**Selected extract**.
--*--

Can a “Privileged” Investigation also be “Independent?”

I was  honored to speak at the Colorado Bar Association’s Employment Law Section luncheon on February 18, 2016. A question was raised there that has been replaying in my head: “How can you claim that a privileged investigation is also independent?” To stop the replaying of actual or imagined dialogue in my head, I offer this post. My revised short answer is, “Pretty easily.” Before expanding on that I’ll summarize a couple points from the presentation to provide context. Absolutes are dangerous, but context always matters.

The Investigation Expectation – Workplace investigations are now inextricably intertwined with an employer’s exercise of reasonable care in response to the identification of discriminatory conduct, and an expanding host of other potential liabilities and compliance expectations.

Fundamentals – Few rules define the investigation mandate. An appropriate investigation must be prompt, impartial, and thorough. While timeliness and (more so) thoroughness come up, investigations are most often criticized for alleged bias or a lack of impartiality. “Objective,” “neutral,” and “independent” are other synonyms of “impartial” commonly used to describe the expectation. Here I note a personal preference for descriptors other than “independent,” which I like to reserve for those agencies that possess independent authority to investigate employers, such as the EEOC, NLRB, OFCCP or various state and federal law enforcement agencies. The distinction supports an important teaching point for me – in three parts.

--*--

**Data extract**.
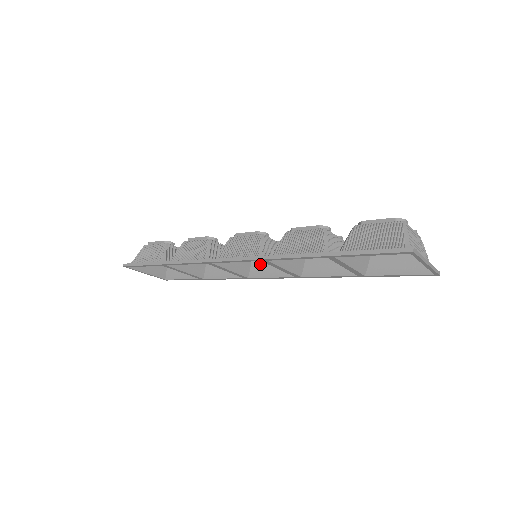
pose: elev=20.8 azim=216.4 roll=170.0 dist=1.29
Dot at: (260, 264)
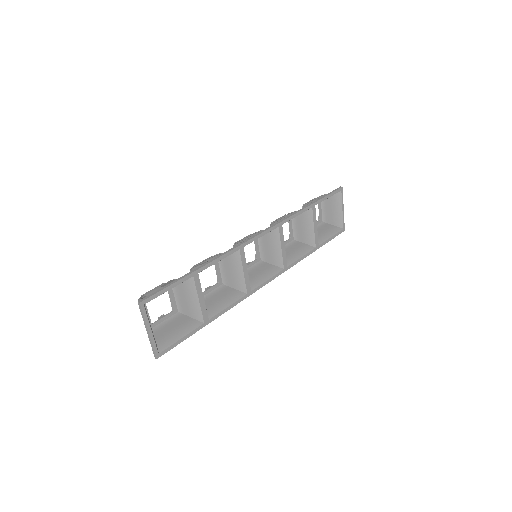
Dot at: (253, 277)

--*--

**Set exercise 1**.
Duplicate the passage of the privileged-investigation post above from "The Investigation Expectation" up to and including "and compliance expectations.".
**Set exercise 2**.
Finish out the next part of the post on whether a privileged workplace investigation can be independent, picking up after its final sentence.

**Expected answer 1**.
The Investigation Expectation – Workplace investigations are now inextricably intertwined with an employer’s exercise of reasonable care in response to the identification of discriminatory conduct, and an expanding host of other potential liabilities and compliance expectations.

**Expected answer 2**.
1. Employers engage the investigation. It is the employer’s responsibility to engage an appropriate investigation no matter who investigates (inside or outside investigators in their many forms). Successful, effective investigations get to the truth of the matter at issue; and also demonstrate a clear understanding of the scope of issues for investigation.

2. Investigation scope is the employer’s prerogative.

3. Within the defined scope of issues for investigation it is my job as investigator – my professional responsibility – to demonstrate an investigation that is prompt, impartial and thorough – and meeting that end requires employer cooperation; reasonable access to the employer’s people and information. This is how “independence” is reasonably understood in this investigation context. In other words, the neutral workplace investigator does not have independent authority to investigate outside the scope established by the engaging employer, but does have an obligation to demonstrate a thorough, adequate, and otherwise reasonable (“independent”) investigation within that scope.

Attorney-Client Privilege and the Attorney Work Product Doctrine – Employment attorneys provide employers with legal advice, as well “best practices” counsel. One primary purpose of investigation interviews and investigation reports is to enable the provision of confidential legal advice to an employer-client by its attorneys. Two recent decisions from influential federal circuits underscore that, consistent with “the investigation expectation,” regardless of the absence of legal counsel in a fact-finding investigation or a dual purpose of business advice, if the investigation helps the lawyer give legal advice then the privilege applies. The second decision also explains that attorney work product protections that apply to documents prepared “in anticipation of litigation” can relate to the prospect of litigation, too, rather than exclusively active or threatened (by demand letter) litigation. See In Re Kellogg Brown & Root, Inc. et al., Petitioners, 756 F.3d 754 (D.C. Cir. 2014) and 796 F.3d. 137 (D.C. Cir. 2015); In Re General Motors LLC Ignition Switch Litigation, 80 F.Supp. 3d 521 (S.D.N.Y. 2015).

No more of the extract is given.